LIFE IN THE WEST, 2023

Americana is a new series that explores untold histories of indigenous peoples in the US that while absent from academia and media are passed down through storytelling traditions. This image “Life in the West” features Kaa Folwell. She represents a story of a Native woman and the forthcoming impacts of western expansion and the Transcontinental Railroad on the Indigenous people. Native Americans—whose land the road of steel and wood charged across—are nowhere to be seen in railroad photography. This photo reminds us of a story—one of tragedy, transformation, and the paradigm-shifting effects of the railroad. Westward expansion changed our traditional worlds, arts, and landscapes forever. Invoking iconic imagery of the 1910s and 20s silent movie and the famous damsel in distress, tied to the railroad tracks—the psychological suspense hinges on--what will be her fate?

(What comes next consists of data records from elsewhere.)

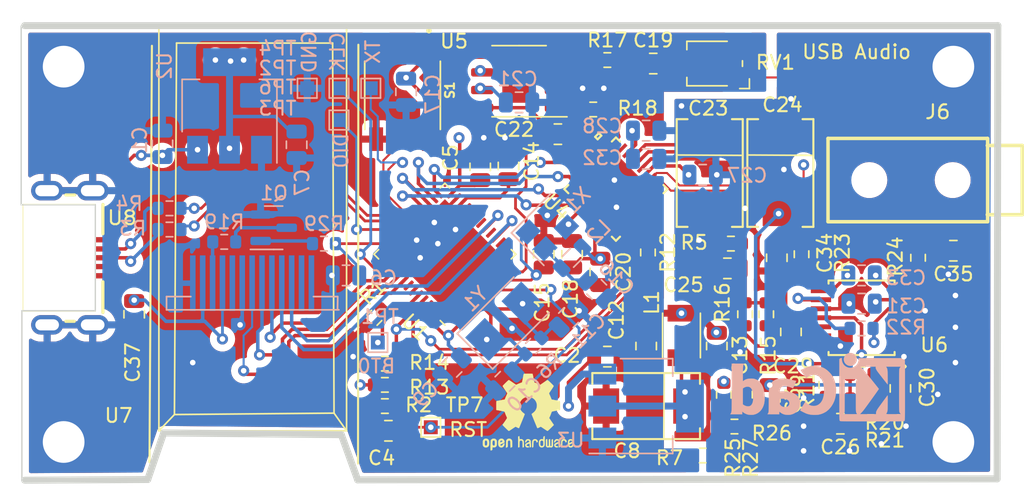
<source format=kicad_pcb>
(kicad_pcb (version 20211014) (generator pcbnew)

  (general
    (thickness 4.69)
  )

  (paper "A4")
  (layers
    (0 "F.Cu" signal)
    (1 "In1.Cu" signal)
    (2 "In2.Cu" signal)
    (31 "B.Cu" signal)
    (32 "B.Adhes" user "B.Adhesive")
    (33 "F.Adhes" user "F.Adhesive")
    (34 "B.Paste" user)
    (35 "F.Paste" user)
    (36 "B.SilkS" user "B.Silkscreen")
    (37 "F.SilkS" user "F.Silkscreen")
    (38 "B.Mask" user)
    (39 "F.Mask" user)
    (40 "Dwgs.User" user "User.Drawings")
    (41 "Cmts.User" user "User.Comments")
    (42 "Eco1.User" user "User.Eco1")
    (43 "Eco2.User" user "User.Eco2")
    (44 "Edge.Cuts" user)
    (45 "Margin" user)
    (46 "B.CrtYd" user "B.Courtyard")
    (47 "F.CrtYd" user "F.Courtyard")
    (48 "B.Fab" user)
    (49 "F.Fab" user)
  )

  (setup
    (stackup
      (layer "F.SilkS" (type "Top Silk Screen"))
      (layer "F.Paste" (type "Top Solder Paste"))
      (layer "F.Mask" (type "Top Solder Mask") (thickness 0.01))
      (layer "F.Cu" (type "copper") (thickness 0.035))
      (layer "dielectric 1" (type "core") (thickness 1.51) (material "FR4") (epsilon_r 4.5) (loss_tangent 0.02))
      (layer "In1.Cu" (type "copper") (thickness 0.035))
      (layer "dielectric 2" (type "prepreg") (thickness 1.51) (material "FR4") (epsilon_r 4.5) (loss_tangent 0.02))
      (layer "In2.Cu" (type "copper") (thickness 0.035))
      (layer "dielectric 3" (type "core") (thickness 1.51) (material "FR4") (epsilon_r 4.5) (loss_tangent 0.02))
      (layer "B.Cu" (type "copper") (thickness 0.035))
      (layer "B.Mask" (type "Bottom Solder Mask") (thickness 0.01))
      (layer "B.Paste" (type "Bottom Solder Paste"))
      (layer "B.SilkS" (type "Bottom Silk Screen"))
      (copper_finish "None")
      (dielectric_constraints no)
    )
    (pad_to_mask_clearance 0)
    (pcbplotparams
      (layerselection 0x00010fc_ffffffff)
      (disableapertmacros false)
      (usegerberextensions false)
      (usegerberattributes true)
      (usegerberadvancedattributes true)
      (creategerberjobfile true)
      (svguseinch false)
      (svgprecision 6)
      (excludeedgelayer true)
      (plotframeref false)
      (viasonmask false)
      (mode 1)
      (useauxorigin false)
      (hpglpennumber 1)
      (hpglpenspeed 20)
      (hpglpendiameter 15.000000)
      (dxfpolygonmode true)
      (dxfimperialunits true)
      (dxfusepcbnewfont true)
      (psnegative false)
      (psa4output false)
      (plotreference true)
      (plotvalue false)
      (plotinvisibletext false)
      (sketchpadsonfab false)
      (subtractmaskfromsilk false)
      (outputformat 1)
      (mirror false)
      (drillshape 0)
      (scaleselection 1)
      (outputdirectory "output/")
    )
  )

  (net 0 "")
  (net 1 "+5V")
  (net 2 "GND")
  (net 3 "/BOOT0")
  (net 4 "/NRST")
  (net 5 "+3V3")
  (net 6 "Net-(C10-Pad1)")
  (net 7 "Net-(C11-Pad1)")
  (net 8 "+3.3VA")
  (net 9 "Net-(C16-Pad2)")
  (net 10 "/USR")
  (net 11 "Net-(C19-Pad2)")
  (net 12 "Net-(C19-Pad1)")
  (net 13 "Net-(C21-Pad2)")
  (net 14 "Net-(C22-Pad2)")
  (net 15 "Net-(C22-Pad1)")
  (net 16 "Net-(C23-Pad2)")
  (net 17 "/LOUT")
  (net 18 "/ROUT")
  (net 19 "GNDA")
  (net 20 "Net-(C24-Pad2)")
  (net 21 "Net-(C25-Pad1)")
  (net 22 "Net-(C27-Pad2)")
  (net 23 "Net-(C29-Pad2)")
  (net 24 "Net-(C29-Pad1)")
  (net 25 "Net-(C31-Pad2)")
  (net 26 "Net-(C26-Pad2)")
  (net 27 "Net-(C30-Pad1)")
  (net 28 "Net-(C30-Pad2)")
  (net 29 "Net-(C33-Pad1)")
  (net 30 "/SWDIO")
  (net 31 "/SWCLK")
  (net 32 "/TX1")
  (net 33 "/LCD_CS")
  (net 34 "/LCD_CLK")
  (net 35 "/LCD_MOSI")
  (net 36 "/LCD_RS")
  (net 37 "/LCD_RST")
  (net 38 "Net-(C33-Pad2)")
  (net 39 "/L2")
  (net 40 "/R2")
  (net 41 "/USB1_D+")
  (net 42 "/USB1_D-")
  (net 43 "Net-(R12-Pad1)")
  (net 44 "/SDA")
  (net 45 "/SCL")
  (net 46 "Net-(R18-Pad2)")
  (net 47 "/SPK+")
  (net 48 "/UVP")
  (net 49 "Net-(C34-Pad1)")
  (net 50 "Net-(R19-Pad2)")
  (net 51 "Net-(R22-Pad1)")
  (net 52 "/SDIN")
  (net 53 "/SDOUT")
  (net 54 "/BCLK")
  (net 55 "/LRCK")
  (net 56 "Net-(R25-Pad2)")
  (net 57 "/BLK")
  (net 58 "unconnected-(U1-Pad2)")
  (net 59 "/AMP_OUT")
  (net 60 "unconnected-(U1-Pad3)")
  (net 61 "unconnected-(U1-Pad4)")
  (net 62 "unconnected-(U1-Pad19)")
  (net 63 "unconnected-(U1-Pad20)")
  (net 64 "unconnected-(U1-Pad21)")
  (net 65 "unconnected-(U1-Pad29)")
  (net 66 "unconnected-(U1-Pad38)")
  (net 67 "unconnected-(U1-Pad12)")
  (net 68 "unconnected-(U1-Pad13)")
  (net 69 "Net-(C8-Pad1)")
  (net 70 "unconnected-(U1-Pad14)")
  (net 71 "Net-(C35-Pad2)")
  (net 72 "unconnected-(U1-Pad42)")
  (net 73 "unconnected-(U1-Pad43)")
  (net 74 "unconnected-(U4-Pad1)")
  (net 75 "unconnected-(U4-Pad2)")
  (net 76 "unconnected-(U4-Pad4)")
  (net 77 "unconnected-(U4-Pad5)")
  (net 78 "unconnected-(U4-Pad15)")
  (net 79 "unconnected-(U4-Pad19)")
  (net 80 "unconnected-(U4-Pad20)")
  (net 81 "unconnected-(U4-Pad21)")
  (net 82 "unconnected-(U4-Pad22)")
  (net 83 "unconnected-(U4-Pad23)")
  (net 84 "unconnected-(U4-Pad32)")
  (net 85 "unconnected-(U7-Pad9)")
  (net 86 "unconnected-(U7-Pad2)")
  (net 87 "unconnected-(U7-Pad1)")
  (net 88 "Net-(Q1-Pad3)")
  (net 89 "Net-(R3-Pad2)")
  (net 90 "Net-(R4-Pad2)")
  (net 91 "unconnected-(U8-Pad4)")
  (net 92 "Net-(Q1-Pad1)")
  (net 93 "unconnected-(U1-Pad16)")
  (net 94 "Net-(U4-Pad11)")
  (net 95 "Net-(C14-Pad2)")
  (net 96 "unconnected-(U1-Pad18)")

  (footprint "Resistor_SMD:R_0603_1608Metric" (layer "F.Cu") (at 143.108 81.868))

  (footprint "Capacitor_SMD:C_0805_2012Metric" (layer "F.Cu") (at 159.11 81.36 180))

  (footprint "Capacitor_SMD:C_0805_2012Metric" (layer "F.Cu") (at 162.412 60.278))

  (footprint "Capacitor_SMD:C_0805_2012Metric" (layer "F.Cu") (at 180.192 83.646 -90))

  (footprint "wm8978:WM8978CGEFL" (layer "F.Cu") (at 159.72779 69.309421 -45))

  (footprint "Resistor_SMD:R_0603_1608Metric" (layer "F.Cu") (at 173.08 73.994 90))

  (footprint "Resistor_SMD:R_0603_1608Metric" (layer "F.Cu") (at 159.11 60.024))

  (footprint "TestPoint:TestPoint_Pad_1.0x1.0mm" (layer "F.Cu") (at 146.41 86.44))

  (footprint "Capacitor_SMD:C_0805_2012Metric" (layer "F.Cu") (at 175.874 86.186 180))

  (footprint "Capacitor_SMD:C_0805_2012Metric" (layer "F.Cu") (at 125.074 78.312 90))

  (footprint "Resistor_SMD:R_0603_1608Metric" (layer "F.Cu") (at 169.016 78.312 -90))

  (footprint "Symbol:OSHW-Logo2_7.3x6mm_SilkScreen" (layer "F.Cu") (at 153.416 85.344))

  (footprint "Capacitor_SMD:C_0805_2012Metric" (layer "F.Cu") (at 171.302 74.248 -90))

  (footprint "Resistor_SMD:R_0603_1608Metric" (layer "F.Cu") (at 168.254 86.3892))

  (footprint "Potentiometer_SMD:Potentiometer_Bourns_TC33X_Vertical" (layer "F.Cu") (at 166.73 60.278 180))

  (footprint "TFTLCD:0_96LCD_SPI_13P" (layer "F.Cu") (at 126.852 86.694 90))

  (footprint "Resistor_SMD:R_0603_1608Metric" (layer "F.Cu") (at 158.094 63.58 180))

  (footprint "Capacitor_SMD:C_0805_2012Metric" (layer "F.Cu") (at 158.602 75.264 90))

  (footprint "Resistor_SMD:R_0603_1608Metric" (layer "F.Cu") (at 177.398 82.63))

  (footprint "TAJD107M016RNJ_7343:TAJD107M016RNJ7343" (layer "F.Cu") (at 161.904 84.916 180))

  (footprint "Resistor_SMD:R_0603_1608Metric" (layer "F.Cu") (at 170.54 78.312 -90))

  (footprint "Resistor_SMD:R_0603_1608Metric" (layer "F.Cu") (at 169.016 84.091 90))

  (footprint "Package_SO:HSOP-8-1EP_3.9x4.9mm_P1.27mm_EP2.41x3.1mm" (layer "F.Cu") (at 152.76 61.548 180))

  (footprint "Capacitor_SMD:C_0805_2012Metric" (layer "F.Cu") (at 143.362 86.694))

  (footprint "TAJD107M016RNJ_7343:TAJD107M016RNJ7343" (layer "F.Cu") (at 171.556 68.152 -90))

  (footprint "Resistor_SMD:R_0603_1608Metric" (layer "F.Cu") (at 165.968 88.472 180))

  (footprint "Resistor_SMD:R_0603_1608Metric" (layer "F.Cu") (at 181.462 74.248 90))

  (footprint "Package_DFN_QFN:QFN-48-1EP_7x7mm_P0.5mm_EP5.6x5.6mm" (layer "F.Cu") (at 147.426 73.994 135))

  (footprint "Inductor_SMD:L_TDK_NLV32_3.2x2.5mm" (layer "F.Cu") (at 164.444 79.836 90))

  (footprint "Capacitor_SMD:C_0805_2012Metric" (layer "F.Cu") (at 167.746 75.01 180))

  (footprint "Capacitor_SMD:C_0805_2012Metric" (layer "F.Cu") (at 170.794 84.3572 -90))

  (footprint "Capacitor_SMD:C_0805_2012Metric" (layer "F.Cu") (at 166.984 80.598 90))

  (footprint "Capacitor_SMD:C_0805_2012Metric" (layer "F.Cu") (at 151.998 67.644 -90))

  (footprint "Capacitor_SMD:C_0805_2012Metric" (layer "F.Cu") (at 184.002 73.74 180))

  (footprint "Capacitor_SMD:C_0805_2012Metric" (layer "F.Cu") (at 161.904 80.598 90))

  (footprint "Capacitor_SMD:C_0805_2012Metric" (layer "F.Cu")
    (tedit 5F68FEEE) (tstamp b4ddef27-9e8b-4c9f-ba6b-bbd22b45d51a)
    (at 156.57 73.99
... [1059471 chars truncated]
</source>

Americana explores the telling of Native American oral histories known in Native communities but erased from American history in academia and media. The series explores the retelling of history from a Native point of view by utilizing different genres of film that have created an absence of Native representation or casting Natives as villainous or unintelligent and then countering those depictions. The series examines the startling effect of film noir and other stylized techniques to garner an understanding of the audience for the way these depictions are internalized when the "tables are turned," and the Native subjects become the protagonists and the antagonists in the visual narratives become the colonizers. While some are potentially dark or disturbing (they are meant to be), some are celebratory of lived experiences that were erased throughout American history. The artist reflects on how easily Native Americans were portrayed as inferior throughout Americana and the effects those portrayals still have on Native people and lets the audience feel those inequities.